◆ **PASSAGE SHOWN**
5.STOCK APPRECIATION RIGHTS
Stock Appreciation Rights may be granted under the Plan on a stand-alone basis only. The Administrator shall have the authority to grant Stock Appreciation Rights to any Participant. Stock Appreciation Rights shall be evidenced by award agreements, each in a form approved by the Administrator. The grant of a Stock Appreciation Right shall occur as of the date the Administrator determines, subject to FASB Statement 123(R) and guidance thereunder.
A Stock Appreciation Right may be exercised by a Participant as determined by the Administrator in accordance with this Section 5. Upon such exercise, the Participant shall be entitled to receive an amount determined in the manner prescribed in this Section 5.
Stock Appreciation Rights shall be subject to such terms and conditions as shall be determined by the Administrator, including the following:
(a)Exercise Price. The exercise price per share of Stock Appreciation Right shall be determined by the Administrator at the time of grant and set forth in the applicable stock appreciation right agreement; provided, however, that the exercise price per share shall be not less than the Fair Market Value per share on the date the Stock Appreciation Right is granted.
(b)Stock Appreciation Right Term. The term of a Stock Appreciation Right shall be determined by the Administrator at the time of grant and set forth in the applicable award agreement, provided, however, that no Stock Appreciation Right shall be exercisable more than 10 years after the date that the Stock Appreciation Right is granted.
(c)Vesting. A Stock Appreciation Right shall become vested and nonforfeitable as determined by the Administrator at the time of grant and set forth in the applicable award agreement, provided that no Stock Appreciation Right shall become vested earlier than the first anniversary of the date of grant of such Stock Appreciation Right; and provided, further, that the Participant shall have continuously remained in the active employment of the Company or an Affiliate until the applicable vesting date.

◆ **SUPPLIED ENTRIES**
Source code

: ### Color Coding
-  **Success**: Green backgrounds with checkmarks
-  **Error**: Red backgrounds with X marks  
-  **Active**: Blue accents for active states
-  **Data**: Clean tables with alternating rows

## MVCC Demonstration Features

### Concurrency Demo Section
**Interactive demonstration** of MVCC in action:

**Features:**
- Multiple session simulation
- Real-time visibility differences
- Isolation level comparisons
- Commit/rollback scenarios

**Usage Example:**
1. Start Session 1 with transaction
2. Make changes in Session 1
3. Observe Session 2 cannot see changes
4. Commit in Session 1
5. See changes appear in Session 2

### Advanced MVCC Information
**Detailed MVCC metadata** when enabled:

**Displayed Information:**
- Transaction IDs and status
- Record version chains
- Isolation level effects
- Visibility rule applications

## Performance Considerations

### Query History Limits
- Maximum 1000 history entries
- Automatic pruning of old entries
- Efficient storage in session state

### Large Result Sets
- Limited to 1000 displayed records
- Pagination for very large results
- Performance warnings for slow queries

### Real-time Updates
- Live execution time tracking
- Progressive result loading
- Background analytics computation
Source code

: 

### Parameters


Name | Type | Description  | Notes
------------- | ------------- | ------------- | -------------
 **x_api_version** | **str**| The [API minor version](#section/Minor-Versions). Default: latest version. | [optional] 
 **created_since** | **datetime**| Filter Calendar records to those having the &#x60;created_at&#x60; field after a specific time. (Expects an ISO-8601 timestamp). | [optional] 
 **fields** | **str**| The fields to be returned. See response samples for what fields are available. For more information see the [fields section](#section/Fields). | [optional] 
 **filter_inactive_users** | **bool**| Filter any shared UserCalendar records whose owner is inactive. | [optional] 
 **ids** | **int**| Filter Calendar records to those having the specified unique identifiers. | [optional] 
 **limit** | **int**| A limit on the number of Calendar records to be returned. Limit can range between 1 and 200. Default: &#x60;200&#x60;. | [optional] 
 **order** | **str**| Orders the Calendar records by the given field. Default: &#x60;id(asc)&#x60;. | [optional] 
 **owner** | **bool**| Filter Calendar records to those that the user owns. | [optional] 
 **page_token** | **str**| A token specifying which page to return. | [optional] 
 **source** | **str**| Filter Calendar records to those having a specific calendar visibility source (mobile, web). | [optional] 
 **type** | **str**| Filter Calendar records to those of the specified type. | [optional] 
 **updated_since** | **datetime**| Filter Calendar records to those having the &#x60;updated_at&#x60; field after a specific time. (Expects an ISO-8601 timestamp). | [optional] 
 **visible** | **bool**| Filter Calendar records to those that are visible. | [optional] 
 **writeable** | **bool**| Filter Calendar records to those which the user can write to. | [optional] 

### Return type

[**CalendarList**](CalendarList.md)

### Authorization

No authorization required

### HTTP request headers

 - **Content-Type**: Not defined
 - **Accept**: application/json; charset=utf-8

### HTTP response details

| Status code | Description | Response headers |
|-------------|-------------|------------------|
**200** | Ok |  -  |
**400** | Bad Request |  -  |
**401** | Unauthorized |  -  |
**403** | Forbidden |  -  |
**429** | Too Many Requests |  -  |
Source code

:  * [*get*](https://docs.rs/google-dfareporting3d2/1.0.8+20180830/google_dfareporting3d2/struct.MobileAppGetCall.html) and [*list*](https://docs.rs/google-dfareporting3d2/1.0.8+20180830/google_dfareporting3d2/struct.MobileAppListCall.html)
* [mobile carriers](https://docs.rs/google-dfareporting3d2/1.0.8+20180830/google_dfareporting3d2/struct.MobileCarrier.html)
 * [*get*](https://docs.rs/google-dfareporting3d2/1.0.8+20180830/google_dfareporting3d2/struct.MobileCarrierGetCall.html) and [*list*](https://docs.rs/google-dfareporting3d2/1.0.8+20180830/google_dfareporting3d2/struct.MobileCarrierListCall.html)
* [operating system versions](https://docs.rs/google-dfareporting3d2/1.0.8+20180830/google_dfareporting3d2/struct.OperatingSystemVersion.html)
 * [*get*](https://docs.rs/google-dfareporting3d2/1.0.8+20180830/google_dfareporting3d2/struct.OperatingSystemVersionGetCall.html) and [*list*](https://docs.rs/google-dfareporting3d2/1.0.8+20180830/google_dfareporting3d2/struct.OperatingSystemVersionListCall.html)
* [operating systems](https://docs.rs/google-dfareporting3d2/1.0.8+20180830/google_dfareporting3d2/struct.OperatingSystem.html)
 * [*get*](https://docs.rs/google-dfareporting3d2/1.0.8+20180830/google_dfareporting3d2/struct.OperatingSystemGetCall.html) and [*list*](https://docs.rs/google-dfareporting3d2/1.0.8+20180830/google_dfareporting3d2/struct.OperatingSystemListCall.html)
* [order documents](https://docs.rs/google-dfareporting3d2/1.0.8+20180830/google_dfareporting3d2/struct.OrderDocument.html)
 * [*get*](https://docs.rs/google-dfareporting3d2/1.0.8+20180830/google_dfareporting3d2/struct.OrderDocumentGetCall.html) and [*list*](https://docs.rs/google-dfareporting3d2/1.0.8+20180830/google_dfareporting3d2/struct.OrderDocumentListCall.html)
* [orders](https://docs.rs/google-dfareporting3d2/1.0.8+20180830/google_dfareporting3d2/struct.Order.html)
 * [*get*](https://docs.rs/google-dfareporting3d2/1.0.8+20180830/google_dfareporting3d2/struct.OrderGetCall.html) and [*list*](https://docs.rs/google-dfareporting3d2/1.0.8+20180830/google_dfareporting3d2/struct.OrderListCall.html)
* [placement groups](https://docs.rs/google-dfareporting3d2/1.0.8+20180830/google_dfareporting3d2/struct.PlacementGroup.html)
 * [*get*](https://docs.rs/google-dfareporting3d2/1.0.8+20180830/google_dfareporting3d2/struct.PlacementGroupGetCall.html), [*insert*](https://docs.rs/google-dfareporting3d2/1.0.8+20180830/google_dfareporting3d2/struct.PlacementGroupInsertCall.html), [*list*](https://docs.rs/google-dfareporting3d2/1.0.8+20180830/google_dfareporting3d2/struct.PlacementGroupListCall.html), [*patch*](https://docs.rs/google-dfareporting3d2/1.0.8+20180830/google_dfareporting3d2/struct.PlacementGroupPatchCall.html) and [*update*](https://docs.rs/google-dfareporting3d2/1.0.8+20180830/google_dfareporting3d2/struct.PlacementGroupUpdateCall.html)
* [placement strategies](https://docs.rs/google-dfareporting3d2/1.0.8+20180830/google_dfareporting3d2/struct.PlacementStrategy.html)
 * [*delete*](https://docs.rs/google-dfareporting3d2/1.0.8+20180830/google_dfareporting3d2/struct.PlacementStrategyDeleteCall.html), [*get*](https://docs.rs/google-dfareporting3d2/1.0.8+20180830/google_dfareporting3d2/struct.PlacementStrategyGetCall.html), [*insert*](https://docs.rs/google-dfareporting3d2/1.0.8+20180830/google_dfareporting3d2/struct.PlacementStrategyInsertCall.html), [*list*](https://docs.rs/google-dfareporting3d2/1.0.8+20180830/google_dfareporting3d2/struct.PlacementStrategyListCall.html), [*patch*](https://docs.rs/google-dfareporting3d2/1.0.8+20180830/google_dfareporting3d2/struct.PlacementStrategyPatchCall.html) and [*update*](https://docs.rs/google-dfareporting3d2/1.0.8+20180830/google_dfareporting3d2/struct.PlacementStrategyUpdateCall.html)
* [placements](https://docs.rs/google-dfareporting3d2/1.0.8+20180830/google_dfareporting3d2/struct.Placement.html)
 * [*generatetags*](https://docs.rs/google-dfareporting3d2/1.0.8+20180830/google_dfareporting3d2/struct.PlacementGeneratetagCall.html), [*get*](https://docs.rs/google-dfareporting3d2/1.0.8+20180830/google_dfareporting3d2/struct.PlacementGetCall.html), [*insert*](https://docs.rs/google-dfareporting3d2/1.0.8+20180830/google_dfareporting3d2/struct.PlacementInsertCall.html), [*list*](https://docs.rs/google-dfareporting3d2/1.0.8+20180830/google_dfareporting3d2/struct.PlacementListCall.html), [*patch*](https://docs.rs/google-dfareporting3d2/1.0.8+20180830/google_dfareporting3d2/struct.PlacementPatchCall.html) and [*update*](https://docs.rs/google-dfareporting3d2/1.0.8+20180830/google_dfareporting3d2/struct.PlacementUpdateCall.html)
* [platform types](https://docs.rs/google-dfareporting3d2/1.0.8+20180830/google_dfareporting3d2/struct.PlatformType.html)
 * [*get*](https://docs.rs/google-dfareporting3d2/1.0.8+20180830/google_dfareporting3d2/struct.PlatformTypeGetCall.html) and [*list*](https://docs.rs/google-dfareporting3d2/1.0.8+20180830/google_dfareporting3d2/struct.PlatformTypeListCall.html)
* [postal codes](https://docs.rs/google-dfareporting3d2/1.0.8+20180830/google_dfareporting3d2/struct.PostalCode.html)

◆ **TASK GOAL**
Decide whether each statement agrees with the stock appreciation rights section, answering yes or no and quoting the words that settle it: 1. Stock Appreciation Rights may be granted together with other awards under the Plan. 2. The exercise price per share may be set below the Fair Market Value per share on the grant date. 3. A Stock Appreciation Right cannot vest before the first anniversary of its grant date.

◆ **FINISHED EXERCISE**
1. No: "Stock Appreciation Rights may be granted under the Plan on a stand-alone basis only."
2. No: "the exercise price per share shall be not less than the Fair Market Value per share on the date the Stock Appreciation Right is granted."
3. Yes: "no Stock Appreciation Right shall become vested earlier than the first anniversary of the date of grant of such Stock Appreciation Right"